Patient data use for AI system training is becoming increasingly integrated into clinical decision-making. Ethical and legal considerations along with compliance are among the challenges and considerations for proper data collection, use, and sharing. Ethical design and development of AI systems must include the transparency of the framework and an-depth informed consent to include the understanding of how the data will be used, who controls it, and how long it will be maintained. National and international guidelines set by the United States and Europe are essential to safely maintain and protect patient information and privacy. AI guidelines need to be clearly established for data ownership and use, therefore, contributing to patient care without compromising ethical obligations. Responsible adoption of AI creates high standards and data security for Protected Health Information (PHI) and patient privacy. Ethically created AI systems promote trust and advancements in dentistry contributing to enhanced patient care.

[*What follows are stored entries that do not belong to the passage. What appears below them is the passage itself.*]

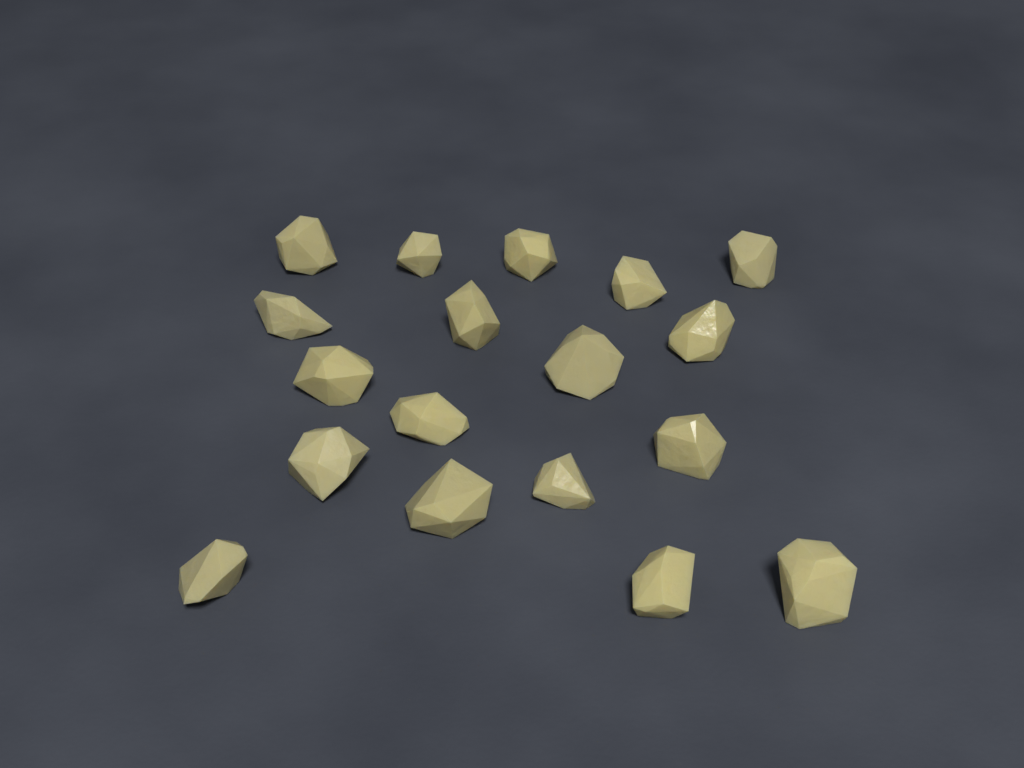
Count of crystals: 18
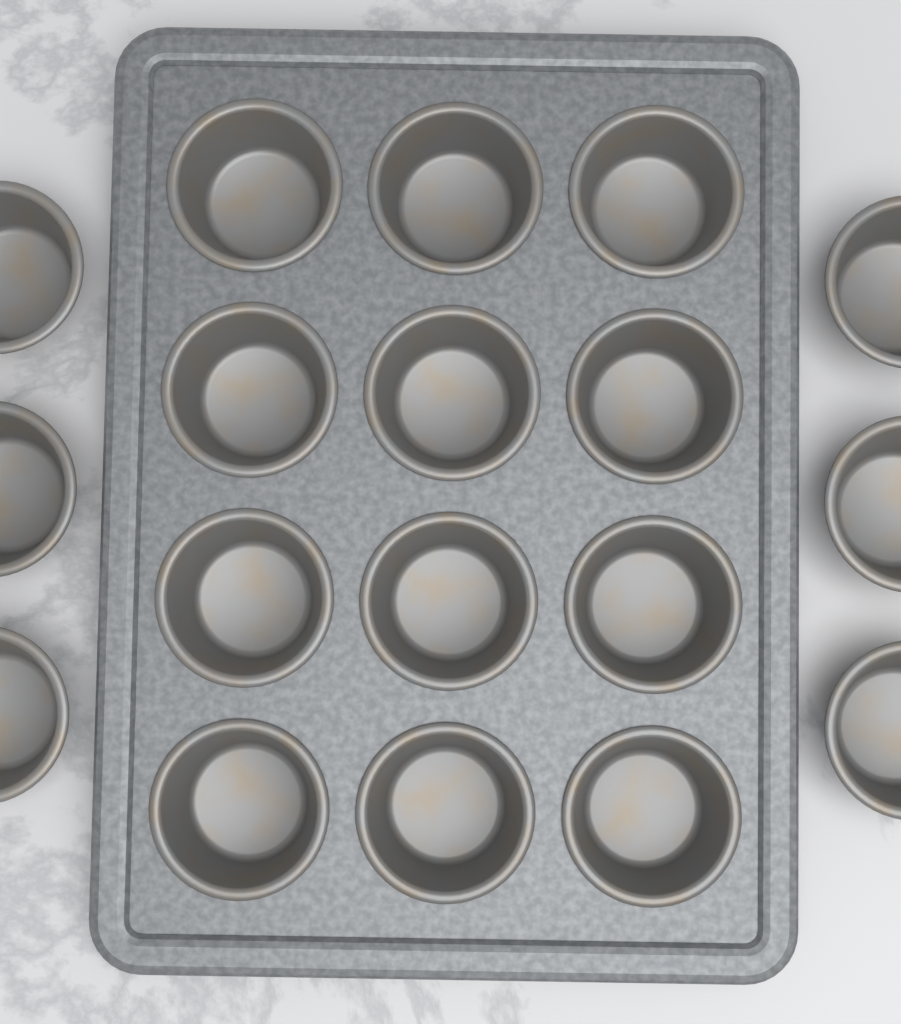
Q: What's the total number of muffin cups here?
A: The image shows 18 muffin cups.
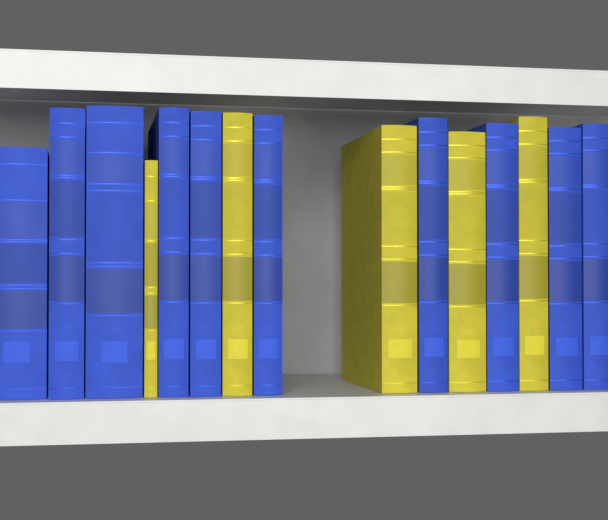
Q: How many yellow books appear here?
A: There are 5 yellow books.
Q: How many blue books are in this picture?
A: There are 10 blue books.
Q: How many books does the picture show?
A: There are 15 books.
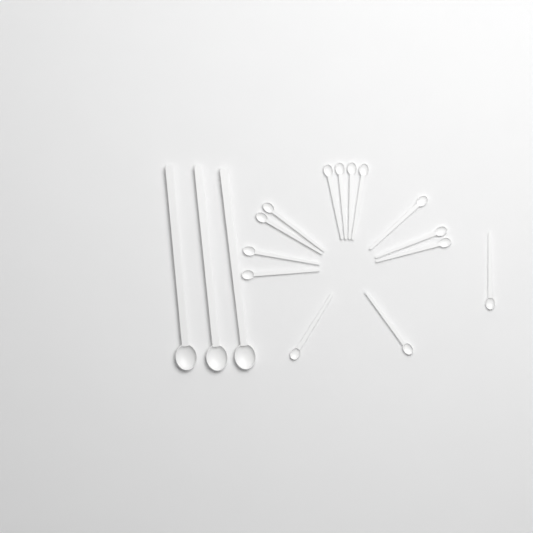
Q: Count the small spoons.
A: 14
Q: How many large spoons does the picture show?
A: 3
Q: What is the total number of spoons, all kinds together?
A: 17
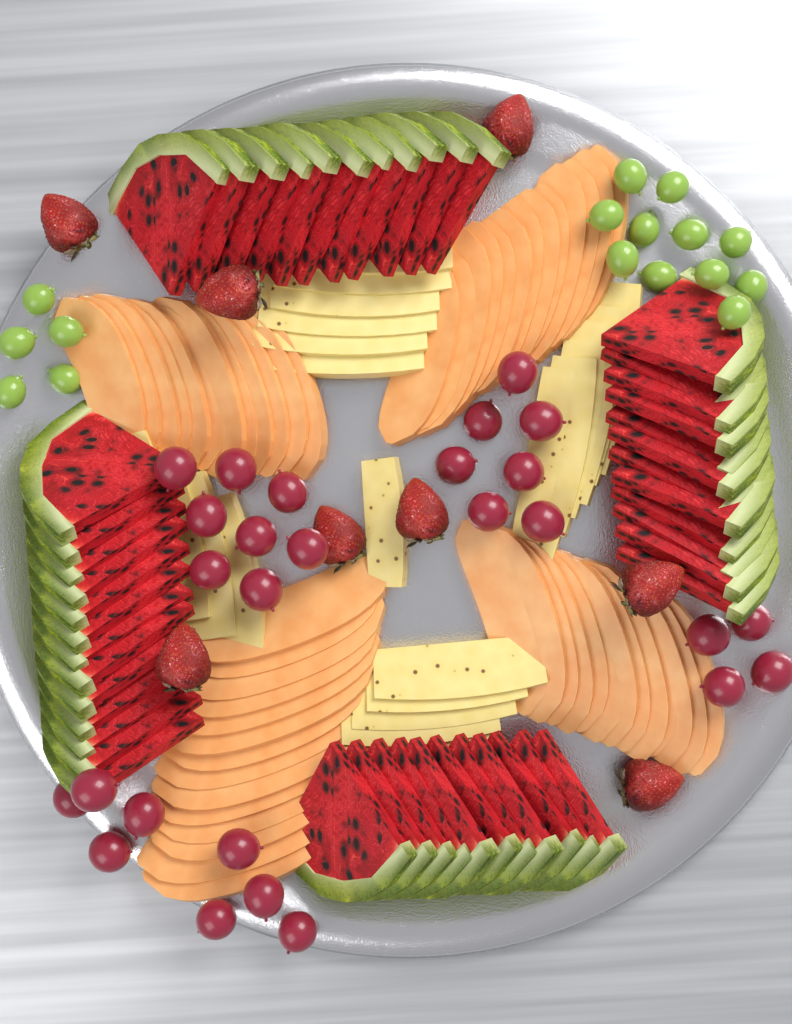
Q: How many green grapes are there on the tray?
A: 16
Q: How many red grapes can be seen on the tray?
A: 27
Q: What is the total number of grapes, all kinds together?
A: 43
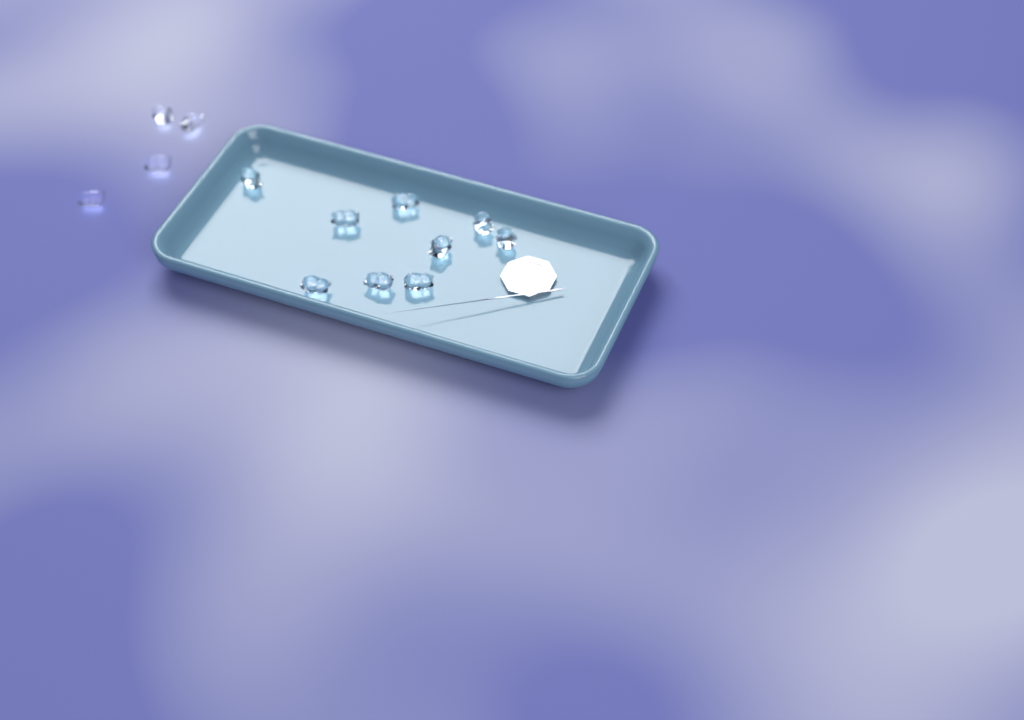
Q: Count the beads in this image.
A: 13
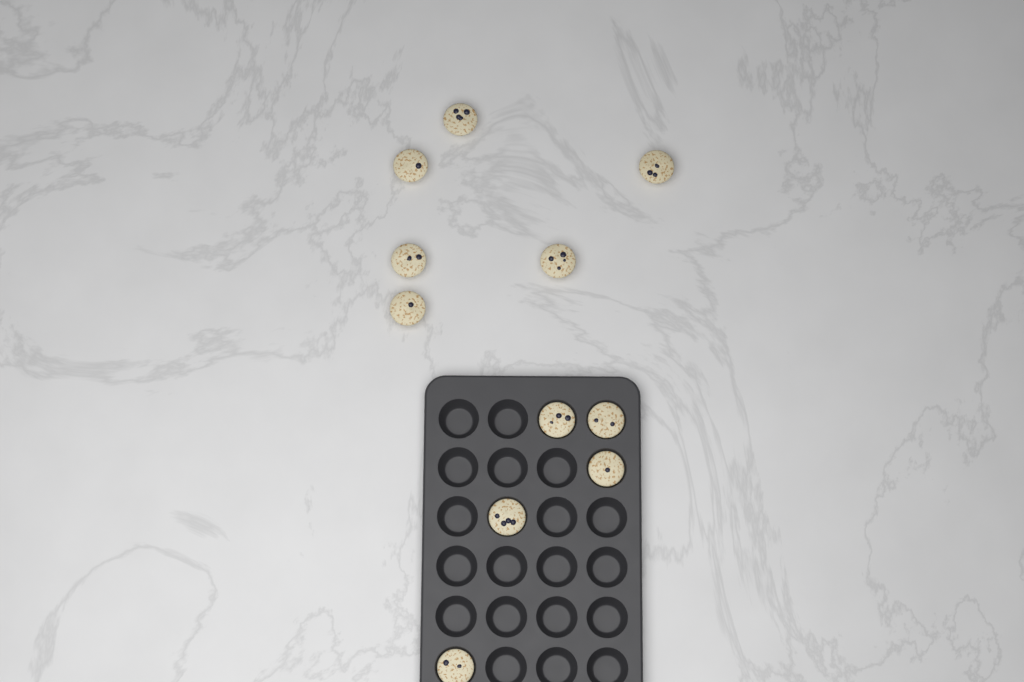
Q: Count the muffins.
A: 11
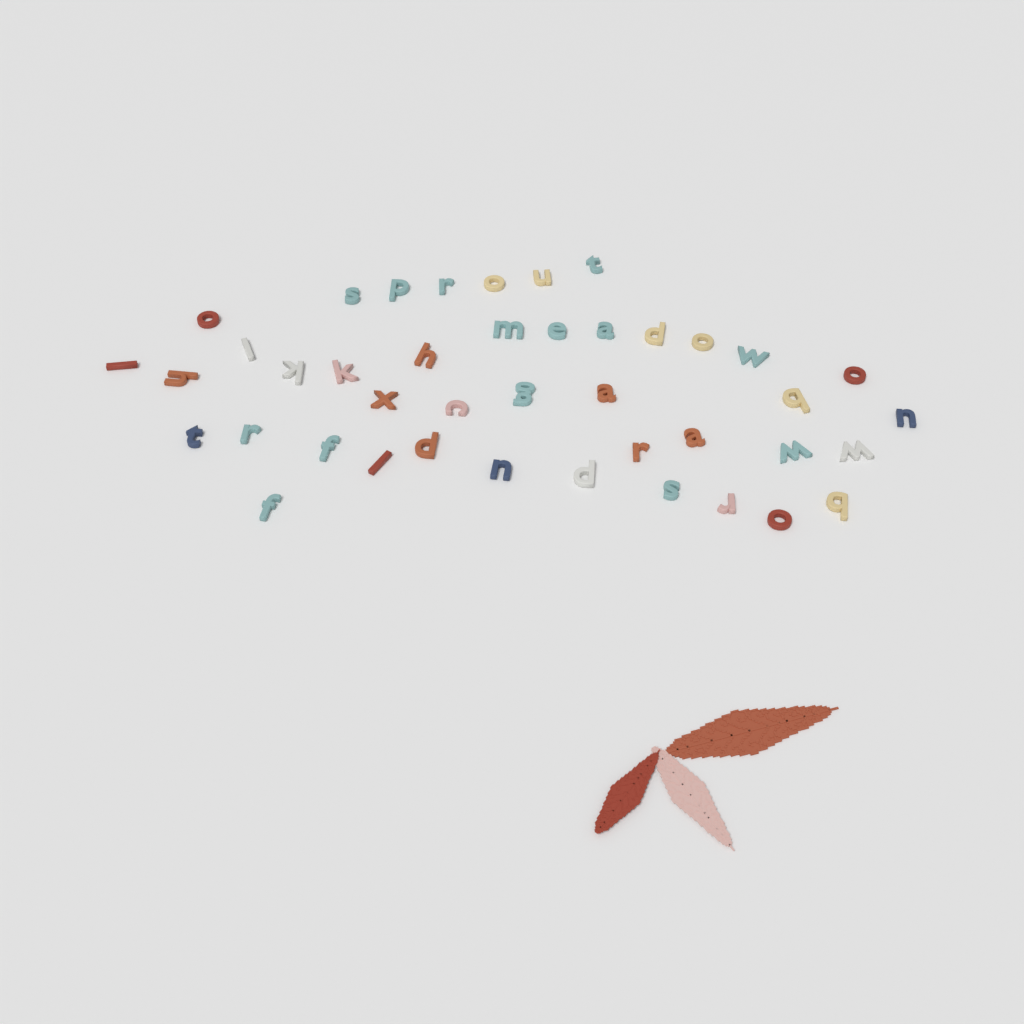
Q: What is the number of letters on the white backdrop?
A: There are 42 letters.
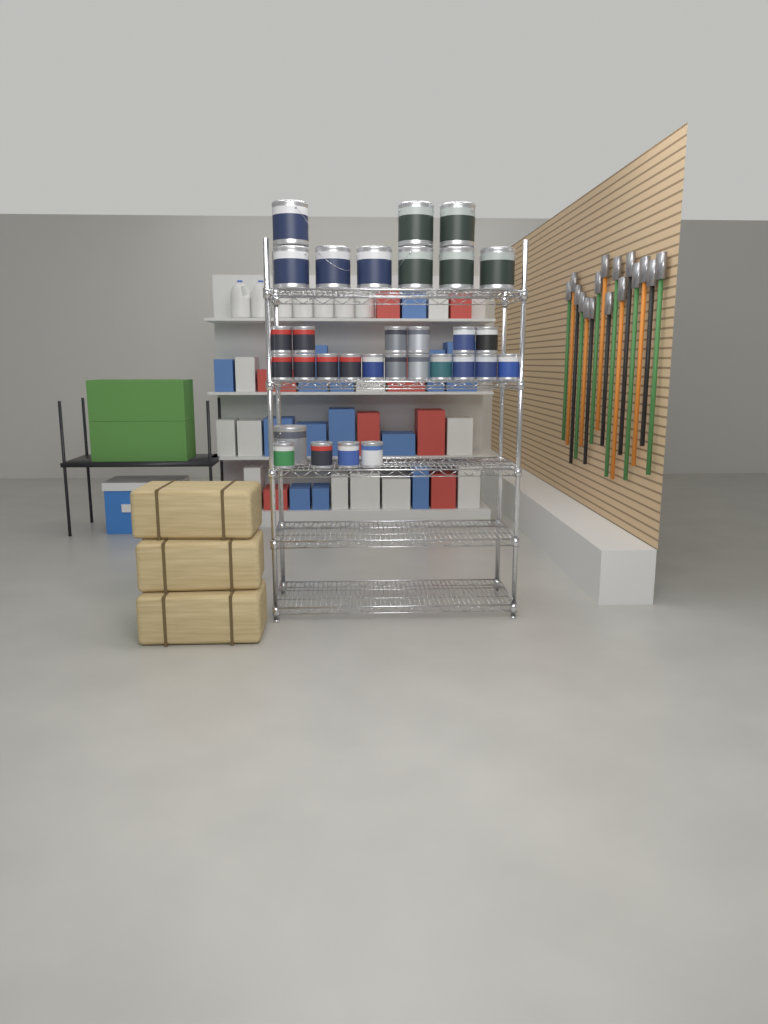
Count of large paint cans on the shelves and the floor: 10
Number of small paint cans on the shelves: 21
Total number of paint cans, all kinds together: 31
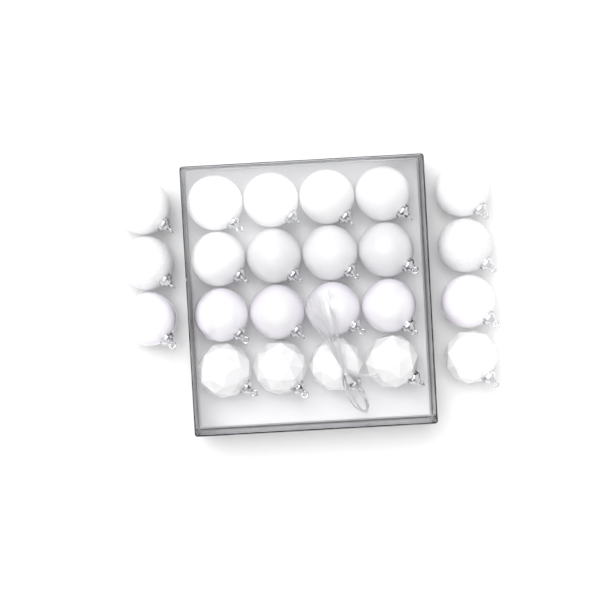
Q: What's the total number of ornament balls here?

Keywords: Artificial intelligence, legal issues, ethical issues, data protection, ownership of data Introduction

Using patient data to train artificial intelligence (AI) in dentistry poses significant ethical and legal challenges. Patient privacy and autonomy must be carefully protected. In dentistry and medicine, where clinical decision-making can be highly personalized, training AI models on diverse datasets is therefore critical to being accurate and unbiased. The collection, use, and sharing of this personal information raises questions about consent, privacy, and legal responsibility of the data researcher and data storage entity. As AI relies on extensive amounts of clinical data to learn and improve its predictive abilities, we need to discuss the ethical and legal implications of using patient data in AI training for dentistry with considerations of the U.S. regulations of the Health Insurance Portability and Accountability Act (HIPAA) and of the General Data Protection Regulation in Europe (GDPR).

Key legal issues

HIPAA sets stringent rules and guidelines to protect patient data. AI training must also meet these standards. This includes provisions for anonymity, information and data security, and most importantly patient consent.31,32

GDPR in Europe requires patients to be informed and give explicit consent to the use of their data. It also offers patients being given a “right to be forgotten”, meaning they can request their data be removed from the AI system or data set and no longer be used.10,12,19,26

HIPAA Standards include de-identification including removal of names, Social Security numbers, geographic information, and any other key identifiers. If there is such an occurrence of de-identification not being possible, an Informed Consent should be developed in accordance with HIPAA.31,32

Data should be encrypted and protected with strict access to ensure privacy and integrity. Safeguard implementation to protect personal identifiable information should be developed in accordance with HIPAA’s Security Rule and the GDPR.10,12,19,26,31,32 Security protocols should be continuously monitored and reviewed, ensuring sustainability of protection. The emerging industry of blockchain technology may be one answer for data protection and encryption for security. Ingle, et al discuss the promise of blockchain technology; however, there is a lack of comprehensive literature review in this area.16 Goldsteen, et al discuss two alternate options for AI privacy tools having been tested in a real-world setting in the health industry. With the potential to infer personal information from trained AI models, Goldsteen feels adhering to strict restrictions is required to prevent a personal data breach.14 Legal liability, therefore, becomes an issue regarding lack of data protection and regulation adherence.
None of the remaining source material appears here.